Ничего, что без голоса. Только свет,
а течет, как кровь, где любовь была превращеньем,
мной с тобой обернувшейся на прощанье
на границах сред, на границах сред…
«Одиссей возвратился, и не может ее узнать…»
Одиссей возвратился, и не может ее узнать.
Кто она, как сквозь воду в него глядящая?
Так похожая на жену, а верней, на мать,
только чью? Как сквозь воду, а проступает соль,
где вода отступает в ней от волос до пят.
Не узнать ее. И она его не узнаёт.
Он пространством и временем так объят,
что всё кончено для него. Кто стоит
рядом с ней – сын ли? Тот, кого провожала?

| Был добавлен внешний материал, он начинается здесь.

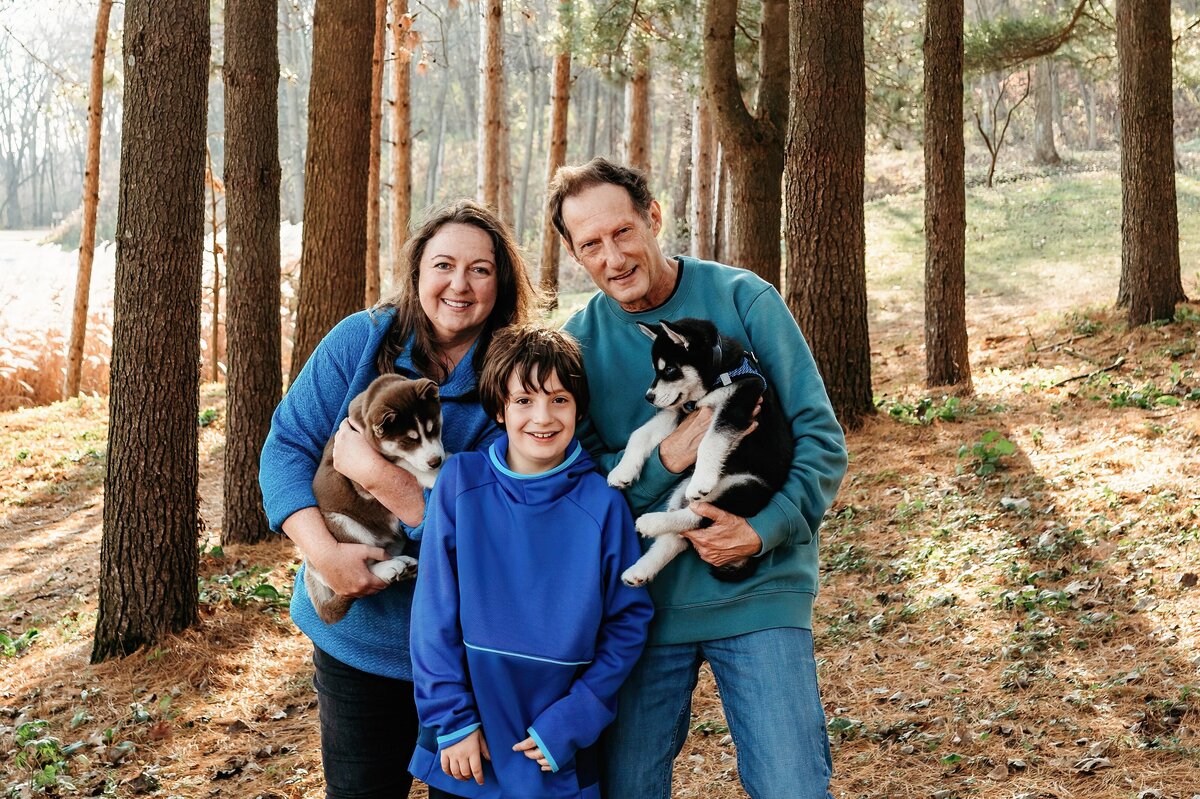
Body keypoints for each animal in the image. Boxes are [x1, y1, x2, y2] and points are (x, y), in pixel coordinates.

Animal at [604, 316, 792, 585]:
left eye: (670, 370)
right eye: (656, 370)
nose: (648, 397)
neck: (720, 374)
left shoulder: (737, 404)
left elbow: (711, 441)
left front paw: (702, 480)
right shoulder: (680, 413)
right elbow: (639, 434)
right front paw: (622, 472)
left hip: (745, 487)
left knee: (698, 517)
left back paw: (651, 521)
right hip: (680, 491)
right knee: (679, 535)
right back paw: (639, 570)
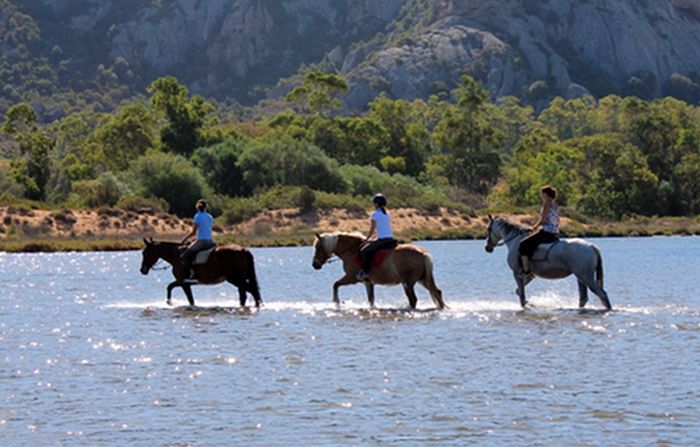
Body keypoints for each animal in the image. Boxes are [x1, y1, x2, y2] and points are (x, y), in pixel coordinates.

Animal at [310, 233, 442, 310]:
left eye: (318, 248)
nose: (315, 265)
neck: (351, 251)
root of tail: (423, 254)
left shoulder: (351, 278)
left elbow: (335, 284)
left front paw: (336, 302)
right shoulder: (368, 283)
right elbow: (371, 299)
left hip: (408, 283)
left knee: (413, 299)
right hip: (422, 280)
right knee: (437, 292)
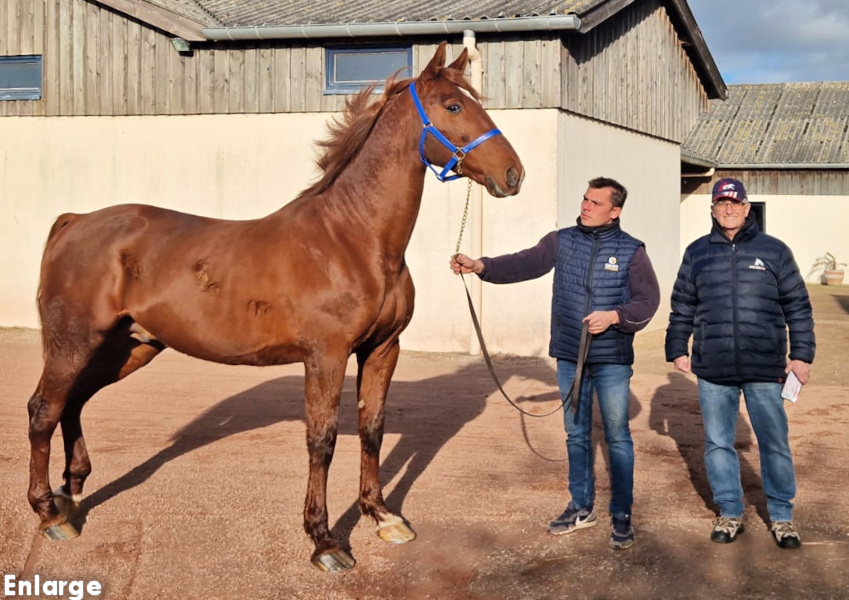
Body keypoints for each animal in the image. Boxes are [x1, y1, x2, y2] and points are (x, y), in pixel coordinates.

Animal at [26, 42, 524, 572]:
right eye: (453, 106)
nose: (513, 173)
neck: (352, 238)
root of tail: (75, 221)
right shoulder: (326, 356)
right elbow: (322, 440)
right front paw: (324, 540)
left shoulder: (382, 349)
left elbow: (373, 428)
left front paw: (382, 516)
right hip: (75, 342)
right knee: (44, 410)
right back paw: (49, 513)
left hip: (129, 347)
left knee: (72, 402)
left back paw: (72, 493)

И всё то, что она распускала и пряла,
горит под ногами. Так они и стоят
эти трое, и солнце над морем висит,
и, похоже, уже никогда не зайдет.
«Происхождение человека – история воображенья…»
Происхождение человека – история воображенья.
(Как говорят в Украине: шалэна уява, скажэна.
Волшебные черевички, да, котя?)
Мы отличаемся от всего живого только этим,
верней, степенью этого дара.
(Грядущий пращур. И не ноги, а кущи.
Вечное возвращенье божественного кадавра.)
Странно, что столь очевидное, рядом лежащее,
было как бы в слепом пятне.
(Как женщина. Игра света на полотне.
А написана вся с голоса.)
Труд, социальные связи, защита «голости» —
расскажите об этом животным.
(– Вот я, Господи.
– Да неужели.)
«Язык и рука» – следствие воображения.
Как и искусство – его полигон.
(И тут они сходятся как молоко
с кровью.)
И свобода, и время – в нем. И огонь с любовью.